2) Der Antrag, die Gemeinde Wien bei Zwang schuldig zu erklären, dem Beschwerdeführer S 1.820,90 samt 7,33 % Inflationsabgeltung ab 1. November 1976 zurückzuerstatten, wird zurückgewiesen:
3) Das Aufwandersatzbegehren des Beschwerdeführers wird abgewiesen.
Begründung
Mit seiner Beschwerde an den Verwaltungsgerichtshof gemäß Art. 131a B-VG machte der Beschwerdeführer geltend, durch gesetzwidrige Vollstreckungshandlungen seien Teile seiner Bezüge in der Höhe von S 1.820,90 beschlagnahmt und zu Gunsten des Magistrates der Stadt Wien durch das Zentralbesoldungsamt eingezogen worden. Eine Vollstreckungsverfügung nach den Bestimmungen des Verwaltungsvollstreckungsgesetzes 1950 (VStG) sei ihm nicht zugestellt worden, so daß die gesetzte Vollstreckungshandlung eine faktische Amtshandlung darstelle. Er beantragte, der Verwaltungsgerichtshof möge
"a) die angefochtene Ausübung unmittelbarer behördlicher Befehls- und Zwangsgewalt des Magistrates der Stadt Wien gemäß § 42 VwGG 1965 für rechtswidrig erklären,
b) aussprechen, dass die Gemeinde Wien bei Zwang schuldig sei, dem Beschwerdeführer S 1.820,90 samt 7,33 % Inflationsabgeltung ab 1. 11. 1976 zurückzuerstatten,
c) erkennen, dass die Gemeinde Wien bei Zwang schuldig sei, dem Beschwerdeführer den Aufwandersatz gemäß der Verordnung des Bundeskanzlers vom 19. Dezember 1974, BGBl. Nr. 4/1975, zu leisten".
In einer Beschwerde an den Verfassungsgerichtshof gemäß Art. 144 B-VG beantragte der Beschwerdeführer, dieselbe faktische Amtshandlung als verfassungswidrig aufzuheben. Über diese Beschwerde erkannte der Verfassungsgerichtshof am 29. Februar 1980 zu Zl. B 66/77, der Beschwerdeführer sei dadurch, dass der Magistrat der Stadt Wien im Oktober 1976 bewirkt habe, dass der Dienstgeber des Beschwerdeführers einen Geldbetrag von S 1.820,90 aus den Bezügen des Beschwerdeführers einbehalten und der Stadt Wien überwiesen habe, im verfassungsgesetzlich gewährleisteten Recht auf Unversehrtheit des Eigentums verletzt worden.

• **Arbeitsanweisungen**
1) Wann entschied der Verfassungsgerichtshof laut dem Auszug über die Beschwerde nach Art. 144 B-VG?
2) Gib den Teil des Auszugs wieder, der mit „In einer Beschwerde“ anfängt und bis „Eigentums verletzt worden.“ weitergeht, und benenne dabei „Verfassungsgerichtshof“ überall in „VfGH“ um.

• **Datenteil**
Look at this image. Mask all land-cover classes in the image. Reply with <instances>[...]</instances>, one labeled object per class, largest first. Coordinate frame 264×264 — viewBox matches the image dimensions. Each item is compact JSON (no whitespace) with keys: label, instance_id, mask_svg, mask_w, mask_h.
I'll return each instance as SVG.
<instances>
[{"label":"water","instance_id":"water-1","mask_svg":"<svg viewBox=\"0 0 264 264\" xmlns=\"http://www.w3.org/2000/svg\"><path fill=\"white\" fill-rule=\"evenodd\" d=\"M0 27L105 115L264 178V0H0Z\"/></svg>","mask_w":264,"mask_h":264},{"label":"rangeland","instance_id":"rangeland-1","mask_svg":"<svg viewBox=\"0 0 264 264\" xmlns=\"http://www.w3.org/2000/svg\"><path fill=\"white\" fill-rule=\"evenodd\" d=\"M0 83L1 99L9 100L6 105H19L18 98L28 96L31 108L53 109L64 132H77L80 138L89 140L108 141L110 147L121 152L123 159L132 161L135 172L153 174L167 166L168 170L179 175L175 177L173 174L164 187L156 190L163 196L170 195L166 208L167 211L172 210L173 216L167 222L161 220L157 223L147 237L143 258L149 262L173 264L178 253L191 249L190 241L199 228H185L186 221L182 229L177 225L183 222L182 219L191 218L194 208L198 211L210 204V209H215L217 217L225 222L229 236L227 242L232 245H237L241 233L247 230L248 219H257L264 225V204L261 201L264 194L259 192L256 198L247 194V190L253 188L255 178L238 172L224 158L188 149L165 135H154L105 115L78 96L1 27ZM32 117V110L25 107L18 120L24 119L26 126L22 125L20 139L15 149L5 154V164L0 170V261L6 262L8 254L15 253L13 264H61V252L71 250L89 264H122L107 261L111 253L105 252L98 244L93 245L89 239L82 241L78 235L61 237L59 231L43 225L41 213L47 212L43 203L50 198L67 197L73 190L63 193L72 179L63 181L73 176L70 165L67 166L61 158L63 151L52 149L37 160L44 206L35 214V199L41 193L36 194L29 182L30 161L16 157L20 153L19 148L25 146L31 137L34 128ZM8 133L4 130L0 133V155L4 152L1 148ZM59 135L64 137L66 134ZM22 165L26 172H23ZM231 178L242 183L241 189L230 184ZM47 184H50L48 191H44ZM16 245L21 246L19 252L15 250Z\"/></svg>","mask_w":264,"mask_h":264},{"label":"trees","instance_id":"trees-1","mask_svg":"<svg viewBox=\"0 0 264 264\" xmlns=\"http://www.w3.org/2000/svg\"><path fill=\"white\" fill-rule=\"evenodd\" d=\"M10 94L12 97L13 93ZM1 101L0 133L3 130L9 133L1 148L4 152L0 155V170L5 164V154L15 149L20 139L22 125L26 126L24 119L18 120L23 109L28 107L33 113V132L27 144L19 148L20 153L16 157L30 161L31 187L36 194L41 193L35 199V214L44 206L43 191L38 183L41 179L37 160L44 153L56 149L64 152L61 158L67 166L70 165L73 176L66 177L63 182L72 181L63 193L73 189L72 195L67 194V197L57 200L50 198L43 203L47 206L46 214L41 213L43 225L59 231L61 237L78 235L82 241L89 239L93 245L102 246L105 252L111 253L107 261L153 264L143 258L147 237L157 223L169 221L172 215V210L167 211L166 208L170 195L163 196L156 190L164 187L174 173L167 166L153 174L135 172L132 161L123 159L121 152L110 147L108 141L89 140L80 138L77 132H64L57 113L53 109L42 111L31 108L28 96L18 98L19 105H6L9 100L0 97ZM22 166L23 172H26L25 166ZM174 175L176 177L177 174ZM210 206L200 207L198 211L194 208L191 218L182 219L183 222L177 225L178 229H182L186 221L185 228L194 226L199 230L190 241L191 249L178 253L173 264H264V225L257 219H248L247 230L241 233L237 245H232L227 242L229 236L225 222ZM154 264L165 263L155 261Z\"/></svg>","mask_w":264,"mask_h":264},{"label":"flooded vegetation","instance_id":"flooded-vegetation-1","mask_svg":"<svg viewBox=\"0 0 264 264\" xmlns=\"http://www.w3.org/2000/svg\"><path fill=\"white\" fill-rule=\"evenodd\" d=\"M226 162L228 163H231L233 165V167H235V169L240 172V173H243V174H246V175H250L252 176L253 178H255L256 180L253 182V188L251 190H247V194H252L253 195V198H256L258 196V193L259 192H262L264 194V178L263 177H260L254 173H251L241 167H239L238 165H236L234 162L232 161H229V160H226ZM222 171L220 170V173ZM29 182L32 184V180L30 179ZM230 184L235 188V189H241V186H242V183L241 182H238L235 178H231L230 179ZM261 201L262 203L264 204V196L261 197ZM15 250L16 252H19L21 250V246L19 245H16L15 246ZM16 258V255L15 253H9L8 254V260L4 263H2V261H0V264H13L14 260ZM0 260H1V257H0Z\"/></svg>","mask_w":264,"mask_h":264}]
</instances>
...
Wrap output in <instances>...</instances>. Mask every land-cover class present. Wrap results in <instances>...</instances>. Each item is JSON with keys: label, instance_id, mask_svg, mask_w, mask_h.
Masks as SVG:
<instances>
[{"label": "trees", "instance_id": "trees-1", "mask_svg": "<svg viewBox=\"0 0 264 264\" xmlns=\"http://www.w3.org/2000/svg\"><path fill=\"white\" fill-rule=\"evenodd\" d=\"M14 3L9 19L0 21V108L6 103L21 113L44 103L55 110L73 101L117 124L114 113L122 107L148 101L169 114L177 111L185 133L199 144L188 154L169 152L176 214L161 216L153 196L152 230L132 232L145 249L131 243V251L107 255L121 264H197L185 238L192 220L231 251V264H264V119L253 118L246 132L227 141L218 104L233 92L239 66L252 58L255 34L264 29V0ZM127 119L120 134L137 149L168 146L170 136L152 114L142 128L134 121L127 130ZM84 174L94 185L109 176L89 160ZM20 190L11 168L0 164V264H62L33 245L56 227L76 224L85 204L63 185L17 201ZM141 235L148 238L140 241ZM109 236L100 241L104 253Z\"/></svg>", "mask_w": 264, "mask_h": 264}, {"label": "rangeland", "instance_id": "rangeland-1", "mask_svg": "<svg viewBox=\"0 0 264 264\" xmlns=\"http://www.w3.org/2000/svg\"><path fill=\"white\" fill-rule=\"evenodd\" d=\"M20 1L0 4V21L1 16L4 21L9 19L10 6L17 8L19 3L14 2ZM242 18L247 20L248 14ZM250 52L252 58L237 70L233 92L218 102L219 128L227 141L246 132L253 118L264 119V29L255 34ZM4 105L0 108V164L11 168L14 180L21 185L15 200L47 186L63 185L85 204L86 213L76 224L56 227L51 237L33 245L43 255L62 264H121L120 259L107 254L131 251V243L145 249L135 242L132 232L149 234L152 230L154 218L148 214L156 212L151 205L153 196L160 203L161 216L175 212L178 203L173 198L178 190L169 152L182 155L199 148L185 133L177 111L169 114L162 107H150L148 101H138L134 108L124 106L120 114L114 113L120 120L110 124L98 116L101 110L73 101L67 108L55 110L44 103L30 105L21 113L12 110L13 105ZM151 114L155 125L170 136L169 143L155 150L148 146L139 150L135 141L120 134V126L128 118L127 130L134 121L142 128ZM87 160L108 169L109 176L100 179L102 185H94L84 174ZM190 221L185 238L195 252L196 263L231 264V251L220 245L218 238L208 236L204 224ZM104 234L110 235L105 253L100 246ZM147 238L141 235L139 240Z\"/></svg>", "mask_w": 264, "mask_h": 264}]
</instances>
==
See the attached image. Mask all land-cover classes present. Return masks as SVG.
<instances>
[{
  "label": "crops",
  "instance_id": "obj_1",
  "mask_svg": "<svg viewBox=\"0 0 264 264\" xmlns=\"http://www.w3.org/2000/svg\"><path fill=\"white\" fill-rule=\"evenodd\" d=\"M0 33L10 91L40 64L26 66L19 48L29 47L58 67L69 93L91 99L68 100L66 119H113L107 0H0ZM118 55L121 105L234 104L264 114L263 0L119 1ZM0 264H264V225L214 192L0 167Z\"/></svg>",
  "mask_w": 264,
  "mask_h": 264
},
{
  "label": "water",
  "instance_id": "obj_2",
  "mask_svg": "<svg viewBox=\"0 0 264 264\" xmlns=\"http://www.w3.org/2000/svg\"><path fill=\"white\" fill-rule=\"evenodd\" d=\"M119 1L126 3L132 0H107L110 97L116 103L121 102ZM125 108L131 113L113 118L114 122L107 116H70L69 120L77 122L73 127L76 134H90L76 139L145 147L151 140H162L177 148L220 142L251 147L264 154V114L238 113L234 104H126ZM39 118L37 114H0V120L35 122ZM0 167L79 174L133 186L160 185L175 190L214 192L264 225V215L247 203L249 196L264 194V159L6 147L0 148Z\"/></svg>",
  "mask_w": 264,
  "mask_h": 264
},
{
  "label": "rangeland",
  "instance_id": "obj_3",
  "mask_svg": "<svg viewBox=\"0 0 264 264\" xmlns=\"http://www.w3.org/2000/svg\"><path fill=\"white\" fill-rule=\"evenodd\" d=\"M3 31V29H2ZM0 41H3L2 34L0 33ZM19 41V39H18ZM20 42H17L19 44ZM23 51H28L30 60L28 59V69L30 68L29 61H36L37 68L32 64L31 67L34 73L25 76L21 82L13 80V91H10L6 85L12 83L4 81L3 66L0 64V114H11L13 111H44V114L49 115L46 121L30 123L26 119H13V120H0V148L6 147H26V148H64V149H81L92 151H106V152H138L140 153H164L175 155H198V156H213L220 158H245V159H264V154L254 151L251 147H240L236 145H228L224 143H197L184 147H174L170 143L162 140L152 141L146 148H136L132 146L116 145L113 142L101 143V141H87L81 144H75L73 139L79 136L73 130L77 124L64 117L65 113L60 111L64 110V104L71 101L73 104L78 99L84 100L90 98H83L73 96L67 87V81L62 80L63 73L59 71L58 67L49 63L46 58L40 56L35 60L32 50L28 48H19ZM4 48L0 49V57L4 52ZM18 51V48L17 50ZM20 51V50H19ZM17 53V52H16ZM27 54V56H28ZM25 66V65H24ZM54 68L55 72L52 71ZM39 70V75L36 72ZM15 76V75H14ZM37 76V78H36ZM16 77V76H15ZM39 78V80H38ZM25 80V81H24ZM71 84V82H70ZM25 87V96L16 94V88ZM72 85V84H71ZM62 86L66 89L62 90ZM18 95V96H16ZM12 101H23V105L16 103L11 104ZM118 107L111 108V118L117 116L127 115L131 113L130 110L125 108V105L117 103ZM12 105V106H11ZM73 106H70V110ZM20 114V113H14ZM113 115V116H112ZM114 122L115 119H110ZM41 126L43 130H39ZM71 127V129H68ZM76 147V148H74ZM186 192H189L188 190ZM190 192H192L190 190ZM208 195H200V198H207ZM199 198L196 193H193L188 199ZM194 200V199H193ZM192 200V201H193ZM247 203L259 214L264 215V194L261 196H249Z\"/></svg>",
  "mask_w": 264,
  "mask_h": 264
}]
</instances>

• **Antworten je Aufgabe**
1) Am 29. Februar 1980.

2)
In einer Beschwerde an den VfGH gemäß Art. 144 B-VG beantragte der Beschwerdeführer, dieselbe faktische Amtshandlung als verfassungswidrig aufzuheben. Über diese Beschwerde erkannte der VfGH am 29. Februar 1980 zu Zl. B 66/77, der Beschwerdeführer sei dadurch, dass der Magistrat der Stadt Wien im Oktober 1976 bewirkt habe, dass der Dienstgeber des Beschwerdeführers einen Geldbetrag von S 1.820,90 aus den Bezügen des Beschwerdeführers einbehalten und der Stadt Wien überwiesen habe, im verfassungsgesetzlich gewährleisteten Recht auf Unversehrtheit des Eigentums verletzt worden.